- [Text to read]:
I saw a brilliant presentation recently, in which Lindsell Train joint founder and portfolio manager Nick Train characterised the equity investment market in the words of the poet Ogden Nash: “Shake, shake, shake the ketchup bottle! First none will come, and then a lot’ll.”
If Train (whom I had not encountered before in person) was not top of the bill at said event, he ought to have been. Wisdom dripped from him as he gave us some of his maxims for successful investment. And with , I gather, an enthusiasm for Bob Dylan said to be bordering on idolatry, he is clearly an idiosyncratic character in the otherwise altogether grey world of fund management.
What is more, it turns out his investment track record (notably with the Lindsell Train UK Equity fund and a string of others, including Finsbury Growth and Income trust) puts him and his colleagues in the vanishingly small category of active fund managers with a consistent performance over a number of years.
Nash’s pithy verse helped to explain Train’s optimistic approach to equity investment. He is always bullish about equities. He has given up trying to guess when the returns will come and accepts for much of the time “none will” but then “a lot’ll”.

- [Problem 1]: Reproduce the article on Nick Train verbatim, from "I saw a brilliant" to "of fund management.".
- [Problem 2]: Identify each line in the entries below that contains the string "author", and copy every such line in full.

- [Task inputs]:
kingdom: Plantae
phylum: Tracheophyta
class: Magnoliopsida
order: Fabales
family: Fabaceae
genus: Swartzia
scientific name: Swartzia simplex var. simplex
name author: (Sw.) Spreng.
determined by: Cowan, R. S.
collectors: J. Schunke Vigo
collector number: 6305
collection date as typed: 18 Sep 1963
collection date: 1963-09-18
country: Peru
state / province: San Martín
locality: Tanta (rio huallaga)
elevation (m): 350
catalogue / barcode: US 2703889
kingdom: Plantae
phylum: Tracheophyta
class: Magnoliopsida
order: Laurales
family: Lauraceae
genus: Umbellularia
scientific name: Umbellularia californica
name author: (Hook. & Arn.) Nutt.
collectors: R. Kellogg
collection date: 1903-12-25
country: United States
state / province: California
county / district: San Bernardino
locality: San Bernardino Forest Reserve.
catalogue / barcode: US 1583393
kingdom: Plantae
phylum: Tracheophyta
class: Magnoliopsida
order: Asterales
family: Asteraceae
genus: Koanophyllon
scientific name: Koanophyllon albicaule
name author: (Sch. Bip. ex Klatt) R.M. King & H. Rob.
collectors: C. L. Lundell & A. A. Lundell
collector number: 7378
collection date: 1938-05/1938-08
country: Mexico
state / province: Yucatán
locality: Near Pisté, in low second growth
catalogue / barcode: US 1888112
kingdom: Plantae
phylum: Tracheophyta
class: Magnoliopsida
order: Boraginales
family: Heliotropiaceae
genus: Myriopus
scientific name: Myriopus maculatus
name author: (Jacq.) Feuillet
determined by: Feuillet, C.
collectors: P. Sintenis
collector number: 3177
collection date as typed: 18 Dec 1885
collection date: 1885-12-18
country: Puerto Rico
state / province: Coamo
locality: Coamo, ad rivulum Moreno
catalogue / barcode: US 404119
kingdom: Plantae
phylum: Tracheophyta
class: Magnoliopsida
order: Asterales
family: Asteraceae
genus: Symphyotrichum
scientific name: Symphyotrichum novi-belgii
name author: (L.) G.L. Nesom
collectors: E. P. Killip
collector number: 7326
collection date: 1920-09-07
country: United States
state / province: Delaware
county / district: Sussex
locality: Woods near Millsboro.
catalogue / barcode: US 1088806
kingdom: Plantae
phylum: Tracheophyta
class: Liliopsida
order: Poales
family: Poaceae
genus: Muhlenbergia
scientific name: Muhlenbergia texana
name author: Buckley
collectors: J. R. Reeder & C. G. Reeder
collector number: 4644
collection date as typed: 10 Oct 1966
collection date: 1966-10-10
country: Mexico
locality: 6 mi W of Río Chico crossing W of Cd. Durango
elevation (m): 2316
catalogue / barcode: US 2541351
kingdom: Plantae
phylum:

- [Written solution 1]:
I saw a brilliant presentation recently, in which Lindsell Train joint founder and portfolio manager Nick Train characterised the equity investment market in the words of the poet Ogden Nash: “Shake, shake, shake the ketchup bottle! First none will come, and then a lot’ll.”
If Train (whom I had not encountered before in person) was not top of the bill at said event, he ought to have been. Wisdom dripped from him as he gave us some of his maxims for successful investment. And with , I gather, an enthusiasm for Bob Dylan said to be bordering on idolatry, he is clearly an idiosyncratic character in the otherwise altogether grey world of fund management.

- [Written solution 2]:
name author: (Sw.) Spreng.
name author: (Hook. & Arn.) Nutt.
name author: (Sch. Bip. ex Klatt) R.M. King & H. Rob.
name author: (Jacq.) Feuillet
name author: (L.) G.L. Nesom
name author: Buckley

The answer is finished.